### INSTRUCTIONS TO FOLLOW
Convert the lines below into a JSON list of strings, starting with the line containing "Rendered at 1654 by 1241 pixels." and ending with the line containing "title Hardware Issues", with both of those lines included. Give one string per line, leave out blank lines, and include nothing outside that span.

***** DATA FOR THIS EXERCISE *****

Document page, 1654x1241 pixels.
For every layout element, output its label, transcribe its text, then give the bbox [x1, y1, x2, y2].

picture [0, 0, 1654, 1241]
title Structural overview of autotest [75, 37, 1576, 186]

*****
***** DATA FOR THIS EXERCISE *****

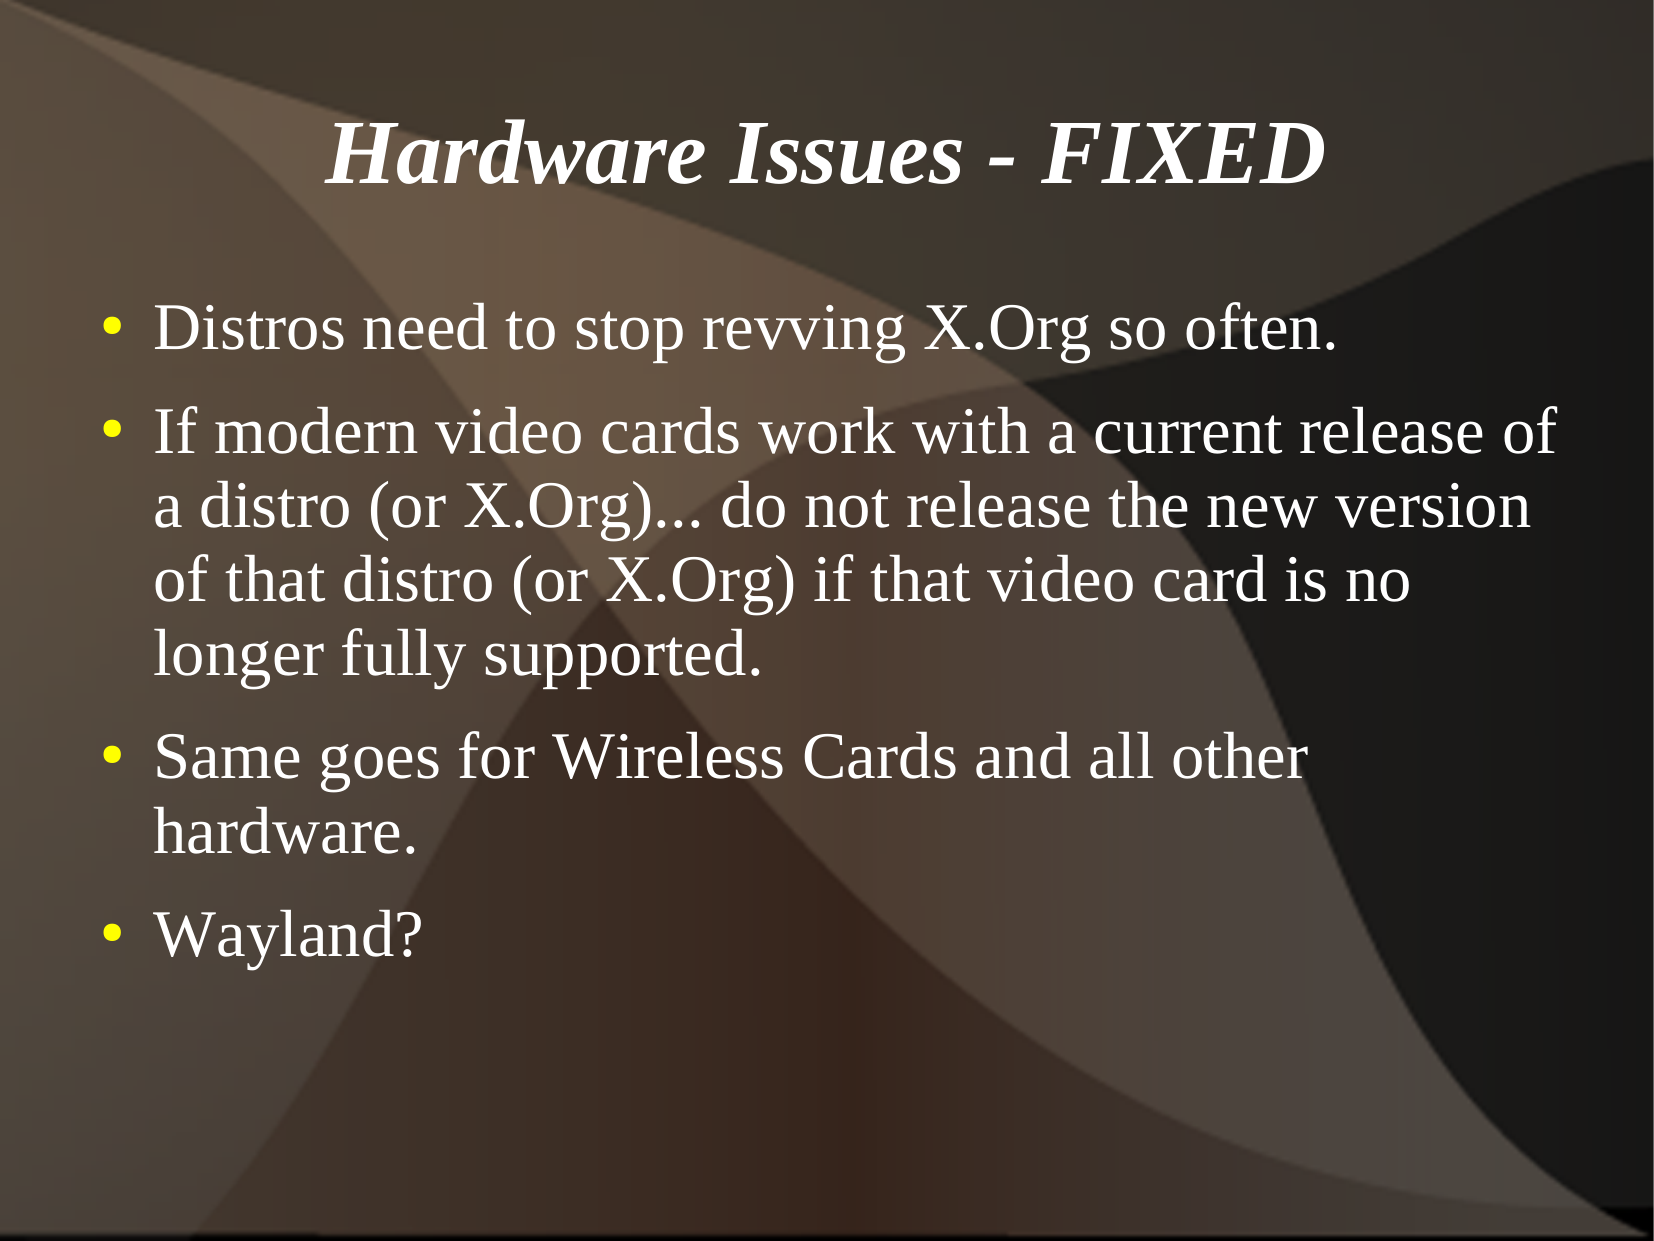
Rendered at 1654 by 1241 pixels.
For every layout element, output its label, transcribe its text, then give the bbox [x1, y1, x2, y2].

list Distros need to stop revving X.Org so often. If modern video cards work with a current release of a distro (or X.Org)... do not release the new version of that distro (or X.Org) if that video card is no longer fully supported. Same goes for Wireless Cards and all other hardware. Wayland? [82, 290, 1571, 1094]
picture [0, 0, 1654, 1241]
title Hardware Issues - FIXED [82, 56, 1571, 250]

*****
***** DATA FOR THIS EXERCISE *****

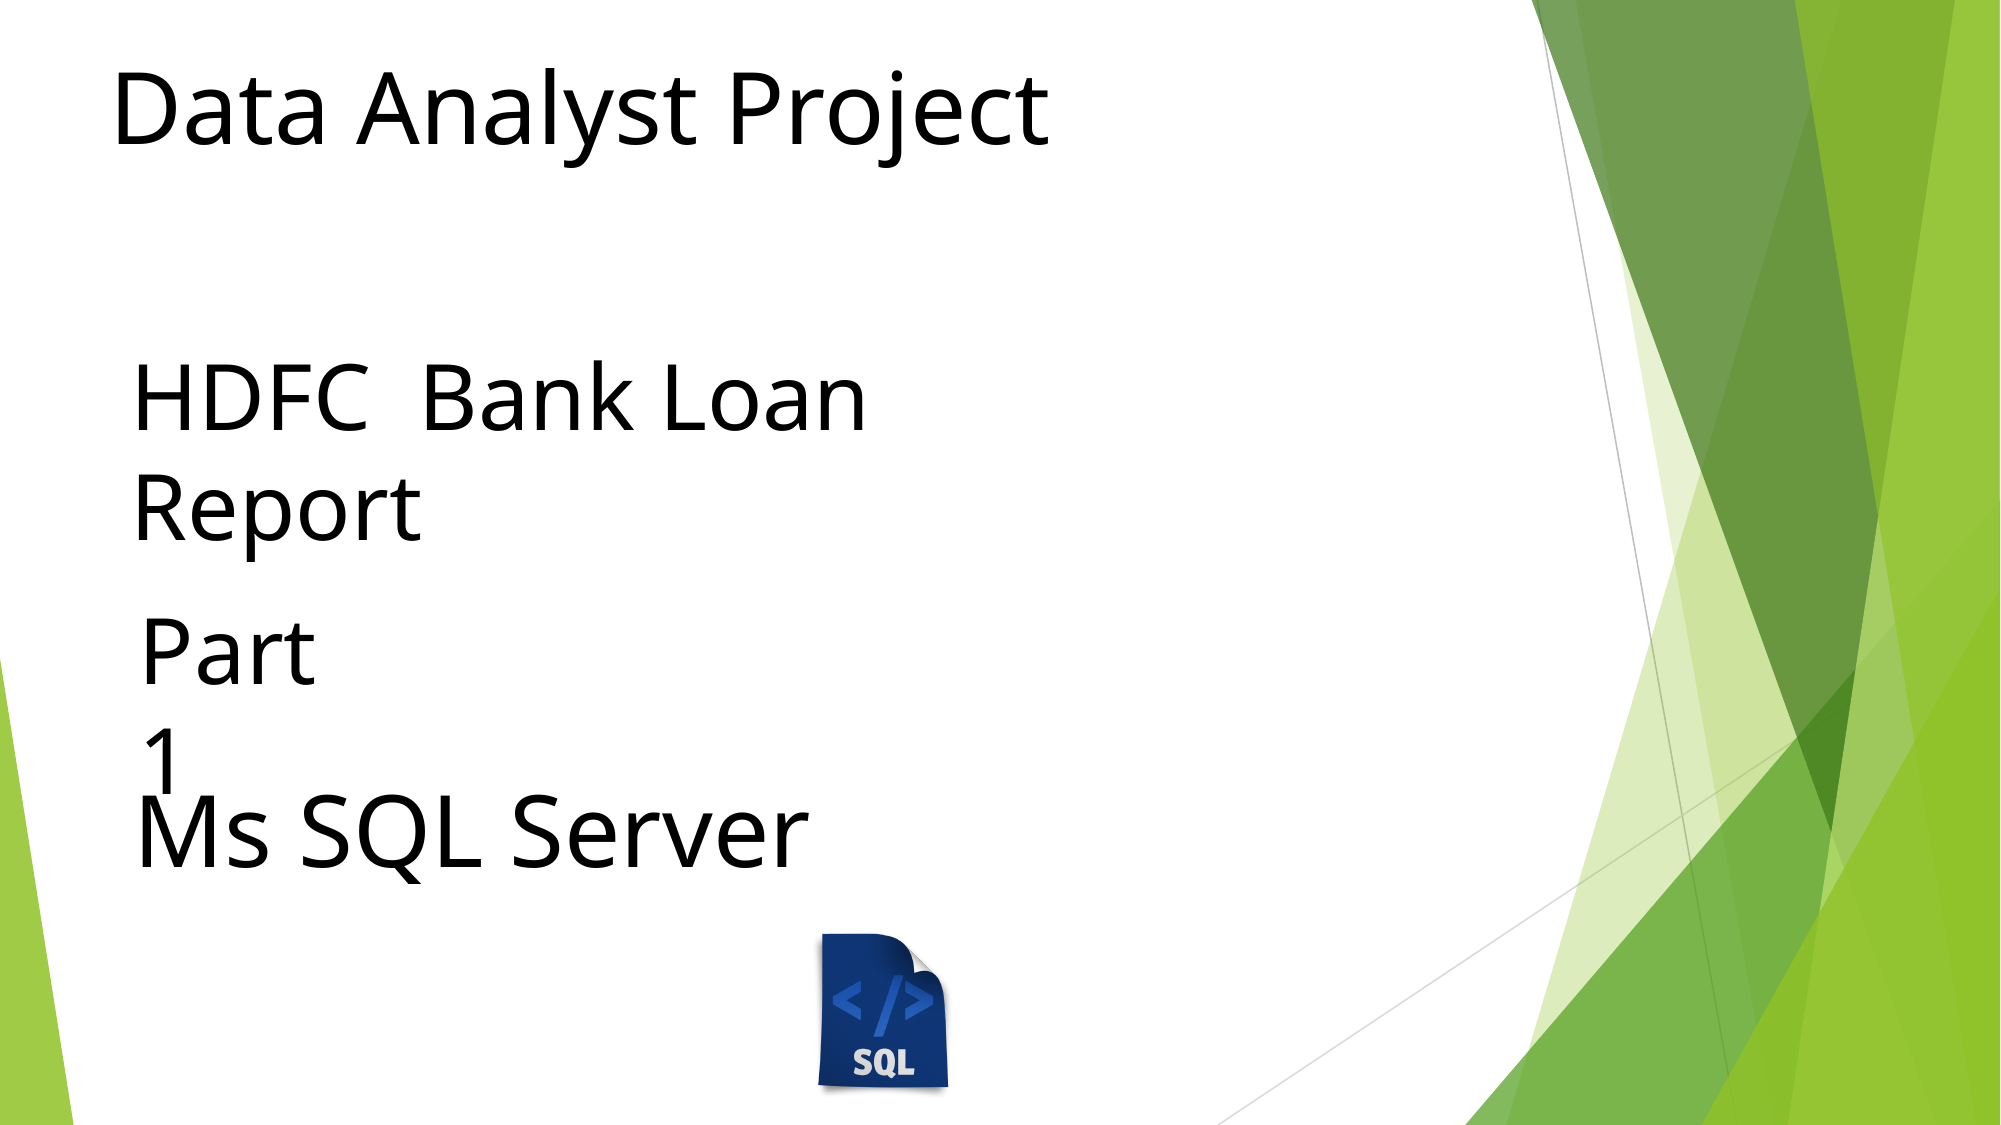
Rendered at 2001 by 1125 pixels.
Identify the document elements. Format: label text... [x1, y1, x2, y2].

*****

### TASK SOLUTION
[
  "Rendered at 1654 by 1241 pixels.",
  "For every layout element, output its label, transcribe its text, then give the bbox [x1, y1, x2, y2].",
  "list Distros need to stop revving X.Org so often. If modern video cards work with a current release of a distro (or X.Org)... do not release the new version of that distro (or X.Org) if that video card is no longer fully supported. Same goes for Wireless Cards and all other hardware. Wayland? [82, 290, 1571, 1094]",
  "picture [0, 0, 1654, 1241]",
  "title Hardware Issues - FIXED [82, 56, 1571, 250]"
]